BALTIMORE — It's been about two months since COVID-19 started to spread in Maryland and the president/CEO of the Maryland Food Bank says their momentum remains at full speed.
"We pride ourselves on the ability to react during these times. We’re kind of built for these kinds of crisis to occur," said Carmen Del Guerico. "I would say the need that we found almost immediately when this crisis hit in mid-March continues to play out today."
The COVID-19 crisis has caused a huge financial strain on the Maryland Food Bank. According to Del Guerico, the food bank spent around $3.6 million on food purchases in the last 30 days, compared to the roughly $200,000 that is usually spent a month buying food. 90 percent of the food being distributed to its network of pantries, soup kitchens and shelters is being purchased, compared to 25 percent last year.
Del Guerico says a big part of that reason is they have seen a drastic decline in donations.
"The amount of donated food that’s coming in, that’s a quarter of our model, is really dried up almost entirely," he said.
The Maryland Food Bank estimates it will need to raise $12 million by June 30 in order to continue with its COVID-19 response plan.
What makes dealing with this pandemic even more challenging is the lack of a timeline on when the stay-at-home order will be lifted and life begins to go back to normal, whatever the new normal looks like. Del Guerico says while they can't plan for much, they are anticipating the need for food is going to last for awhile.

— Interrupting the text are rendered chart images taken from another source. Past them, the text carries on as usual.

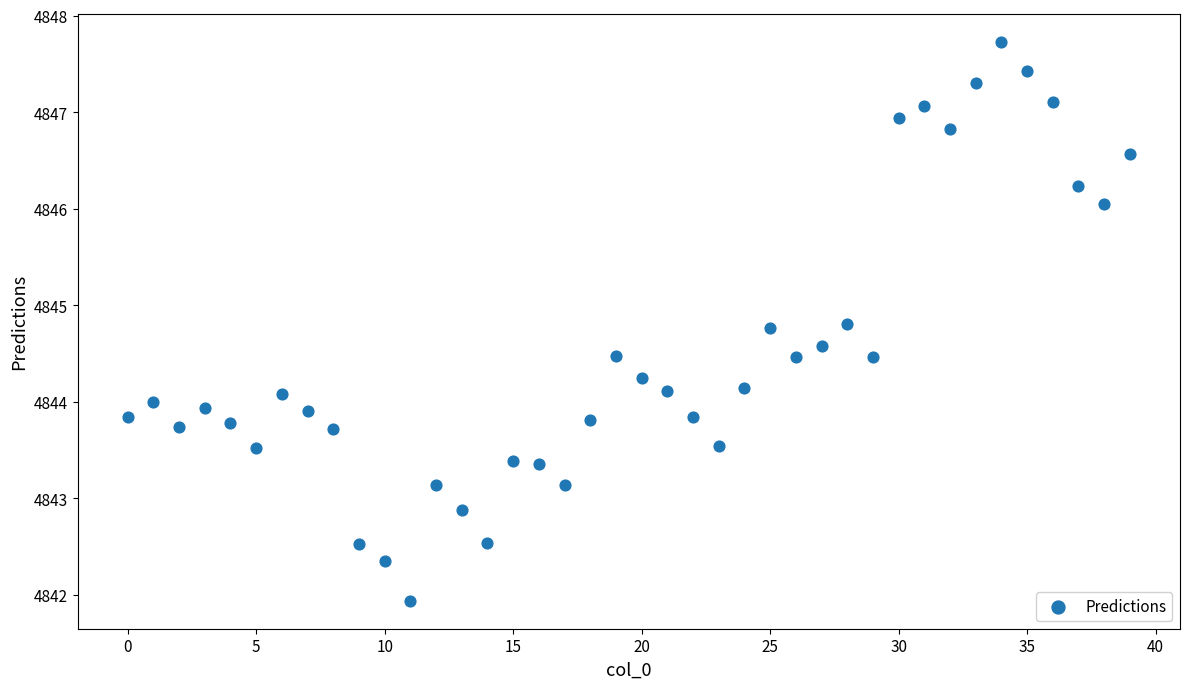

What is the range of Y values (max minus min)?

5.8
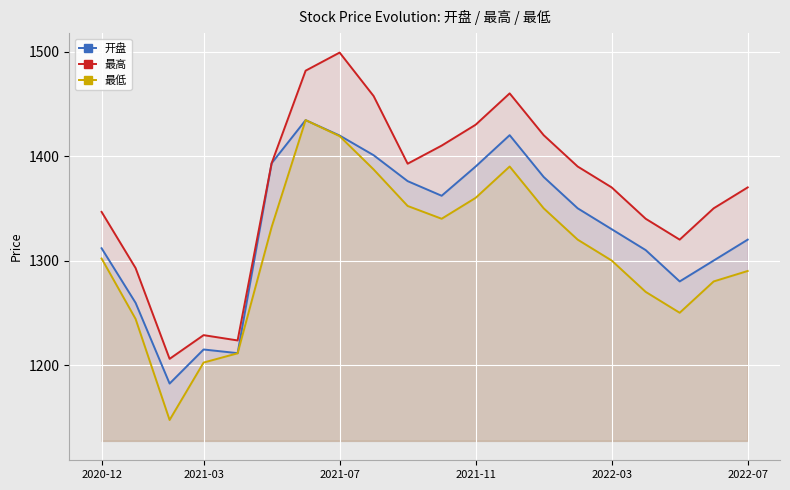

What is the highest value of the 最低 series?

1434.4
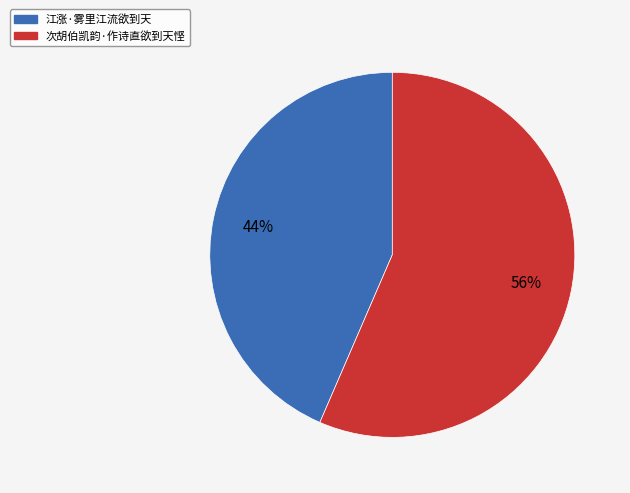

Which category has the biggest portion of the pie?

次胡伯凯韵·作诗直欲到天悭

"We think given the number of people who are no longer employed and the ability to absorb those jobs again, we are going to see demand in a heightened level for an extended period of time."
Del Guerico says they have evolved as the situation changes, sometimes on a daily basis. Last month they opened up another warehouse in Lansdowne, like a mini-food bank, to pack "back up boxes" that feed a family of four for up to a week.
"I don’t think that’s going to go away in the near time. I think again this pandemic, hopefully the curve will flatten, but you’ll still have issues of social distancing. So we will have to find creative solutions to serve people and I think boxes will continue to be with us," he said.
And while they would never turn away donations of canned goods or boxed food, Del Guerico says they can do a lot more, and buy a lot more, with cash donations.
"That same dollar that someone spend to buy food and give us the can of peas, we can take that and go buy a couple cans of peas because of our buying power."